UNC School of Medicine’s Institute for Global Health and Infectious Diseases Receives NIH R01 Grant to Study the Rise of Drug-Resistant Malaria in Ethiopia
The UNC School of Medicine’s Institute for Global Health and Infectious Diseases has been awarded a $3.6 million NIH R01 grant to study the rise of drug-resistant malaria in Ethiopia, with partners at the Ethiopian Public Health Institute (EPHI), Brown University, University of Notre Dame, and Imperial College London.
Ethiopia is Africa’s second most-populated country with an estimated 60% of its population at risk for malaria exposure. Plasmodium falciparum infection accounts for the majority of malaria deaths and approximately 70% of all cases. Artemisinin-based combination therapies (ACTs) have been critical to the success in reducing the global burden of falciparum malaria between 2000 and 2015. But the emergence and spread of artemisinin-resistant falciparum malaria has become a major threat to global elimination.
“Ethiopia has made meaningful gains in the fight against malaria. However, the malaria parasite has a long history of evolving to survive, and it appears to be doing just that,” said Jonathan Parr, MD, MPH, assistant professor of medicine in infectious diseases.

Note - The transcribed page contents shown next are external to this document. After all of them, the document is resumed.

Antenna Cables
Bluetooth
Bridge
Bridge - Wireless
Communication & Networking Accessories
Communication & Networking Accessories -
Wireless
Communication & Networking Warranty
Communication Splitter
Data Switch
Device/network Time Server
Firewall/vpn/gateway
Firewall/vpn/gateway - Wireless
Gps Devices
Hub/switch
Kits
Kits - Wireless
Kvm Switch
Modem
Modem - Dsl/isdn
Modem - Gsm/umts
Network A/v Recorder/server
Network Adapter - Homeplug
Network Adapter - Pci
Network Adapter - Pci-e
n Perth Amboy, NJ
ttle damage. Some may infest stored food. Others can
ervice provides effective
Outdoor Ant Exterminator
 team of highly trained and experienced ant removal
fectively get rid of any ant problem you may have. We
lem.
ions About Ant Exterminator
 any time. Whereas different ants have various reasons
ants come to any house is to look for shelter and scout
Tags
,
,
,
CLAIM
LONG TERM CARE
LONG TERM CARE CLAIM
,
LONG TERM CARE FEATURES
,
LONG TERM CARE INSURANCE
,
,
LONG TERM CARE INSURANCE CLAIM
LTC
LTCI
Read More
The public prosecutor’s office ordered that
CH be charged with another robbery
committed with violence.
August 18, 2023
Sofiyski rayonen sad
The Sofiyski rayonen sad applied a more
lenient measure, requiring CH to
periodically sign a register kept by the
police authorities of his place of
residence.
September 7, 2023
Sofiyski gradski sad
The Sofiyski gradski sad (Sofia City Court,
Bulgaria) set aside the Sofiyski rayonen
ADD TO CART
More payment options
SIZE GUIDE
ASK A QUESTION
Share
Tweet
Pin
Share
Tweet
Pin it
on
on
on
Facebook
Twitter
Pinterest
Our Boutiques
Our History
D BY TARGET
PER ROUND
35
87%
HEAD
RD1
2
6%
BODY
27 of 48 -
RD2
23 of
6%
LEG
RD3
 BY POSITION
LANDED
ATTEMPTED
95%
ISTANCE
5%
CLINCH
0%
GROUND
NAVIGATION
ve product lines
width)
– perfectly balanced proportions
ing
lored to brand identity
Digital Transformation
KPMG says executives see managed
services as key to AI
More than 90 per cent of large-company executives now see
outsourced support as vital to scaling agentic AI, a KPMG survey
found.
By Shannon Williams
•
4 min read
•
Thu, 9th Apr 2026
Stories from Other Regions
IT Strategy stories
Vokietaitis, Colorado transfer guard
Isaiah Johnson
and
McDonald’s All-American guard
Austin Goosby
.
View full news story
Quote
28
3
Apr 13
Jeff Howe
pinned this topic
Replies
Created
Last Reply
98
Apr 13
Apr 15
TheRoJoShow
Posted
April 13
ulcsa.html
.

The project “Epidemiology and Determinants of Emerging Artemisinin-Resistant Malaria in Ethiopia,” has been awarded NIH R01 funding, and builds upon UNC’s strong partnership with the Ethiopian Public Health Institute (EPHI), the technical arm of the Ethiopia Federal Ministry of Health. The project also includes partners at Brown University, University of Notre Dame, and Imperial College London. Parr describes the study as an exciting opportunity to use cutting-edge, multidisciplinary science in the fight against malaria.
“We will be sequencing parasites from a network of sites across the country, conducting laboratory experiments, and performing predictive modeling to understand how dangerous new strains of malaria emerge and spread.”
Ashenafi Assefa, PhD, who trained as a UNC postdoctoral trainee in Dr. Parr’s group and has years of experience conducting translational malaria research, will lead study activities in Ethiopia, training personnel and running assays, while overseeing protocol implementation and data collection. Assefa says the research outcomes will contribute to the advancement of scientific knowledge in the field.
“This study is expected to generate critical evidence about the rise and expansion of drug-resistant parasites in the region,” said Assefa. “The results will be readily consumed by policymakers and advance malaria elimination efforts in Ethiopia and beyond.”
Collaborating with EPHI, researchers will conduct surveys of people presenting to health facilities with falciparum malaria across Ethiopia to characterize resistant parasites. These results will be integrated into a point-of-care clinical tool for identifying individuals with drug-resistant falciparum malaria. The results will also guide the development of a model to predict the future spread of resistance mutations.
Jon Juliano, MD, MSPH, heads IDEEL, an interdisciplinary research collaboration that explores how pathogens interact with human hosts, with a focus on malaria.
“We are entering a period of great concern about the effectiveness of antimalarial drugs in East Africa. The emergence of partial artemisinin resistance in multiple countries in the Rift Valley raises concerns about the long-term utility of these first line agents. This project represents a significant extension of studies to understand the emergence and spread of these mutations that the University of North Carolina is either leading or supporting in Rwanda, Uganda, Tanzania, the Democratic Republic of the Congo and now Ethiopia.”